= Text extract =
4 Energy efficiency and heating - area-based measures
Warm Zones – England
4.1 Warm Zones is a
not-for-profit company and a wholly owned subsidiary of National Energy
Action, the English national fuel poverty charity.
Warm Zones deliver affordable warmth to low-income and
other vulnerable households, as well as energy efficiency measures for
the able-to-pay.
4.2 The approach of
individual Zones and their operators varies but they characteristically
involve the systematic identification of the fuel poverty and energy
efficiency status of all the households in an area and the coordinated,
customer focused, delivery of energy efficiency improvements and related
services to low-income and other vulnerable households through referrals
to Warm Front and delivery of CERT measures. Other services can include
income maximisation, energy and debt advice, water saving and security
measures, smoke alarms and carbon monoxide detectors. The Zones also
provide employment opportunities for local people.
4.3 During 2007/08 Warm Zones successfully delivered a
number of projects supported through the Defra Community Energy
Efficiency Fund. This funding enabled the development of a number of new
Zones and allowed existing Zones to expand their services. Three new
Zones have been launched in North Tyneside, South Tyneside and the
Northfields area of Birmingham, bringing the current total of
operational Zones to eleven, with further zones at development stage.
Warm Zones now operate across 35 local authority areas in England,
covering more than one million homes and a population in excess of two
million.

= Written instruction =
In the text on Warm Zones, what organization owns Warm Zones as a wholly owned subsidiary?

= Extracted information =

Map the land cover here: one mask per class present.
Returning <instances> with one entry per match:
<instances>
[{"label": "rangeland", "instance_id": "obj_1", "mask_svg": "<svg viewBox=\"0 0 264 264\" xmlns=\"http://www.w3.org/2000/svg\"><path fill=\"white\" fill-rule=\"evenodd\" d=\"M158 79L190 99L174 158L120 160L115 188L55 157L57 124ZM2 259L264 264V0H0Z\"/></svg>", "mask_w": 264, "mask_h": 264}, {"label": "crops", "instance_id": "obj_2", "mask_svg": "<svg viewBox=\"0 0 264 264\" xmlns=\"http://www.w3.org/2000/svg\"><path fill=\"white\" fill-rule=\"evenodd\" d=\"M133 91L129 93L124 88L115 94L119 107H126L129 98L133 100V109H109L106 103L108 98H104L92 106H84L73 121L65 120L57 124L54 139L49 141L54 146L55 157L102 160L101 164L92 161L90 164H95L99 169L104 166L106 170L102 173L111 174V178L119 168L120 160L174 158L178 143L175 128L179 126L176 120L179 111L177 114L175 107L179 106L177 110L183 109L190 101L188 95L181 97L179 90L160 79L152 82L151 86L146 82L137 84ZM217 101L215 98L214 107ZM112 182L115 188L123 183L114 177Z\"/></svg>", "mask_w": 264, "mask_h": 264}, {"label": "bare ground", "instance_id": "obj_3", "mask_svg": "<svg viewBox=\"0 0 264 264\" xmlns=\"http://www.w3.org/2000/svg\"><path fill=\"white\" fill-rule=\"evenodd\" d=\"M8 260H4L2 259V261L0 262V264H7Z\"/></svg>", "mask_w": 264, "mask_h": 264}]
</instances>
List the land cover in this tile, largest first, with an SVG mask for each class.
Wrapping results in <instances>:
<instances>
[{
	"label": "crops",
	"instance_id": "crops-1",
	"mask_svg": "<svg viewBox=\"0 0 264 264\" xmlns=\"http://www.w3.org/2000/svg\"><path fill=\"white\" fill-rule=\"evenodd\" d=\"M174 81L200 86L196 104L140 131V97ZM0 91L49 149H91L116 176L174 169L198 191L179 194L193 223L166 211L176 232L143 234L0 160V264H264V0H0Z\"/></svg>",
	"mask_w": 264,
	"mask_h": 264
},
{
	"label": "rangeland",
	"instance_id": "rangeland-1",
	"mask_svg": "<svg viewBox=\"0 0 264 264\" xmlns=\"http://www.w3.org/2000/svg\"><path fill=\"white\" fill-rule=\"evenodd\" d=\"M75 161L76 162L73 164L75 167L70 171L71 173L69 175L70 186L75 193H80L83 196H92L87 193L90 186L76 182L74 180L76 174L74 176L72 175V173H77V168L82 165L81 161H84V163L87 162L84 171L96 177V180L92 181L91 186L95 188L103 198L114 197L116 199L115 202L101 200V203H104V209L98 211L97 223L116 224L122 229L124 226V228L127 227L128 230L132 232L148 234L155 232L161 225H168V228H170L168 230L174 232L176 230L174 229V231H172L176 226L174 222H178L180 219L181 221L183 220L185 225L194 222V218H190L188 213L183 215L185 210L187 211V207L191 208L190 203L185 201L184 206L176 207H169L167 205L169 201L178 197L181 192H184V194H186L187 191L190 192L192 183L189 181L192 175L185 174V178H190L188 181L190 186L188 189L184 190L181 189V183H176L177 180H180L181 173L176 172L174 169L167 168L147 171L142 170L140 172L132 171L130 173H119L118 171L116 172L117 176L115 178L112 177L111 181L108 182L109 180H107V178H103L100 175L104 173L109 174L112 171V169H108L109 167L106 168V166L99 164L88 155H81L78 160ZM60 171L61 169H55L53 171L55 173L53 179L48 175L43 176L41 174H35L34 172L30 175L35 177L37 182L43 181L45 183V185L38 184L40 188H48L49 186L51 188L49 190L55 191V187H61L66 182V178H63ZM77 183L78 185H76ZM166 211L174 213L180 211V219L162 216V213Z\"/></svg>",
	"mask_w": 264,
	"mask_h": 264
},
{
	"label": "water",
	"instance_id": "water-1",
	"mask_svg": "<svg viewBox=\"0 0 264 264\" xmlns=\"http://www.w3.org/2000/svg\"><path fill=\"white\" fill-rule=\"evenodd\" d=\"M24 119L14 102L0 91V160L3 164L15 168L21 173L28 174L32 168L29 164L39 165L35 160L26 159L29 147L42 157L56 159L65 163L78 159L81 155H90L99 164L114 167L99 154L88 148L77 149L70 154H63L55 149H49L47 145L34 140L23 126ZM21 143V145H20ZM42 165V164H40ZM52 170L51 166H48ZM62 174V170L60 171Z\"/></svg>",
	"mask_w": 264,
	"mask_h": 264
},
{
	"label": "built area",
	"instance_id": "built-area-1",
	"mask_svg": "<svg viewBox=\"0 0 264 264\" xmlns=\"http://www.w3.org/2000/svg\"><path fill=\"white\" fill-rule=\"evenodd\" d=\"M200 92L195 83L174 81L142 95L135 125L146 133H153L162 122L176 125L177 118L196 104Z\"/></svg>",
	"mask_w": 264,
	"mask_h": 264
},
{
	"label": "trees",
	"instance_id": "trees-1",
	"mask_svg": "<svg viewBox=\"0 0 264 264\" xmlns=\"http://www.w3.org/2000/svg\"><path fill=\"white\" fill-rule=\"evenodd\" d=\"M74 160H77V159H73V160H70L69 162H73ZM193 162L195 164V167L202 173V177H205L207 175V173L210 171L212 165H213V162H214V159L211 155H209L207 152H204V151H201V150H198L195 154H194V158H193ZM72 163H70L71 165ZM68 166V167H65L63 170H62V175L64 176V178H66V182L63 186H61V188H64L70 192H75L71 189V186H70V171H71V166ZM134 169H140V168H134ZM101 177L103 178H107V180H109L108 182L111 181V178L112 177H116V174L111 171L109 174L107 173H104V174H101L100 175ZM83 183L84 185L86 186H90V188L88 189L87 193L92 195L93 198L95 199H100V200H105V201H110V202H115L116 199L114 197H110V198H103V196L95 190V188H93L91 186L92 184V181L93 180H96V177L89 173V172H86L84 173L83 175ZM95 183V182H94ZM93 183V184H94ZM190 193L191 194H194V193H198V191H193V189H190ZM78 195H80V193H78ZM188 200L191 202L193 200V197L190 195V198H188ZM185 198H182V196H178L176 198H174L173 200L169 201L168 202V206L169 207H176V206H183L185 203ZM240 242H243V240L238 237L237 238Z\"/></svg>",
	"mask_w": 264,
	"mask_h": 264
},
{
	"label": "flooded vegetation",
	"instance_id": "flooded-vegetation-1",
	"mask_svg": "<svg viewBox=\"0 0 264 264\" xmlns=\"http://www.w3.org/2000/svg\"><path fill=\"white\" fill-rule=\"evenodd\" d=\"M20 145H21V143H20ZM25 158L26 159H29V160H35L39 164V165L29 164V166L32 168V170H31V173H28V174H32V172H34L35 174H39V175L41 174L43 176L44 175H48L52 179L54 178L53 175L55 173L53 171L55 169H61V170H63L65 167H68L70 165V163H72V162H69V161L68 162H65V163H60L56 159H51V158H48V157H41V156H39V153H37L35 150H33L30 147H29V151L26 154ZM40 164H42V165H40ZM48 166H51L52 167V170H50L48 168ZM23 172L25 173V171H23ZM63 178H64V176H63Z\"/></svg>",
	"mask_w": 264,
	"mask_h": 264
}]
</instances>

* * *

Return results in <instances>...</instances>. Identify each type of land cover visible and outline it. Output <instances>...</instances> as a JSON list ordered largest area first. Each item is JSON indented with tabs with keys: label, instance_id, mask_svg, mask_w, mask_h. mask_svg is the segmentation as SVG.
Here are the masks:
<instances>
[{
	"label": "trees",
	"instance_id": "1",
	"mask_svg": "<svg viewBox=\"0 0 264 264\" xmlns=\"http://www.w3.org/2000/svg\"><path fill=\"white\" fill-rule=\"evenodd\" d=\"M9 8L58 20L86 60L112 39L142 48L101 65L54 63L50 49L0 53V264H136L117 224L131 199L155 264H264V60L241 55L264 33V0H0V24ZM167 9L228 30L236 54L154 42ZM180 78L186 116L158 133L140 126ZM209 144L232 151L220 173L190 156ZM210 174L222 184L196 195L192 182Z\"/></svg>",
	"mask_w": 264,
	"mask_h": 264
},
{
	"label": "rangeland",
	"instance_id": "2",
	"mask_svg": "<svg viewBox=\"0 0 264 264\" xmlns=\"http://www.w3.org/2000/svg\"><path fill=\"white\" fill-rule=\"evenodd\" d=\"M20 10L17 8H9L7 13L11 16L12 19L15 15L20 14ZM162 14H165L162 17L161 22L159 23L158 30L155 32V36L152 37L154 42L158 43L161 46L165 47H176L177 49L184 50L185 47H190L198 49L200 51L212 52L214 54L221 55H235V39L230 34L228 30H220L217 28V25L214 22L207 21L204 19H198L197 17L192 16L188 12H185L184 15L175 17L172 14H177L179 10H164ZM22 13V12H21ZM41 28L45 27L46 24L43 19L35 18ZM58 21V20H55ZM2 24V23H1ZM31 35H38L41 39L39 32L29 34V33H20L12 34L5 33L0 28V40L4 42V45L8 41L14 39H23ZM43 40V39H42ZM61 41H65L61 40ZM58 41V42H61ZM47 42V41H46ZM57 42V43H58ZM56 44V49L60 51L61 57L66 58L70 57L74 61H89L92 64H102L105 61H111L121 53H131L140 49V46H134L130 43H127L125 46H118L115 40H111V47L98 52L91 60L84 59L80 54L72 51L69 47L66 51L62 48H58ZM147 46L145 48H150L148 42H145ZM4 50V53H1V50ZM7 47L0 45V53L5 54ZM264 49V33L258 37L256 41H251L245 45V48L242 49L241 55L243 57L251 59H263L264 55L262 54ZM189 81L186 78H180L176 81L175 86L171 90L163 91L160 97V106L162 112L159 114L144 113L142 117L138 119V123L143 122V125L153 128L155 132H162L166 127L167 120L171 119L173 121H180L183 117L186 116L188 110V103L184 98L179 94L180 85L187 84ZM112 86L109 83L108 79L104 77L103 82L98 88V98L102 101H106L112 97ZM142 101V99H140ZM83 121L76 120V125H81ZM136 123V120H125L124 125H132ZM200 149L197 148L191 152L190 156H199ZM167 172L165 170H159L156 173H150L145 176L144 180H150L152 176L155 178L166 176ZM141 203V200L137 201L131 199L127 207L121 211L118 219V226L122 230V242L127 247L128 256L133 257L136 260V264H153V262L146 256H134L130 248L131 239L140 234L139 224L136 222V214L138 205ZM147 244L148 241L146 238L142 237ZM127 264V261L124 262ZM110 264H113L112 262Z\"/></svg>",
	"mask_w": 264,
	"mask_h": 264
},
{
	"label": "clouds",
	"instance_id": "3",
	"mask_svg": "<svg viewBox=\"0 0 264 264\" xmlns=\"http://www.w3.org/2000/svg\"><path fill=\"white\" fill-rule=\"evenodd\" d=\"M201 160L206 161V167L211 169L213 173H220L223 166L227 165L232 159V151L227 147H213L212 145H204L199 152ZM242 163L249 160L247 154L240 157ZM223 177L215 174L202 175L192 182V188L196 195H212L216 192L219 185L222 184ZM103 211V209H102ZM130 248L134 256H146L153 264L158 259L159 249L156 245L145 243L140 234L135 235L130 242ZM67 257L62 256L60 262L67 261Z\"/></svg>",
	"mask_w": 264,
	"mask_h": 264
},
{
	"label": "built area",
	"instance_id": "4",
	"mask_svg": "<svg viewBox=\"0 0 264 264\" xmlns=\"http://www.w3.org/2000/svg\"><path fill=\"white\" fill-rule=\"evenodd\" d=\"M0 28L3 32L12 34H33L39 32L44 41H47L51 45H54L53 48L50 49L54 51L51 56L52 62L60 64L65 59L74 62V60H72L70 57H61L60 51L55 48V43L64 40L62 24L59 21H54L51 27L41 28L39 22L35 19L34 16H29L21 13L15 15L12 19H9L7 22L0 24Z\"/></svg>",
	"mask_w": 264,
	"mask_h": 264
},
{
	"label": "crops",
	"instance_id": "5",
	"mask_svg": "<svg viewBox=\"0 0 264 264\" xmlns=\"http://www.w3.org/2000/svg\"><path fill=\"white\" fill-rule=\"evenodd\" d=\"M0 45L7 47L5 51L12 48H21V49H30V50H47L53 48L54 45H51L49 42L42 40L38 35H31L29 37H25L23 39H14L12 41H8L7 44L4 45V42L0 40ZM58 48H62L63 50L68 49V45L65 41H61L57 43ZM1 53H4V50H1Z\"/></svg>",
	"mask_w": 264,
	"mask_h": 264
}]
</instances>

= The result =
National Energy Action, the English national fuel poverty charity.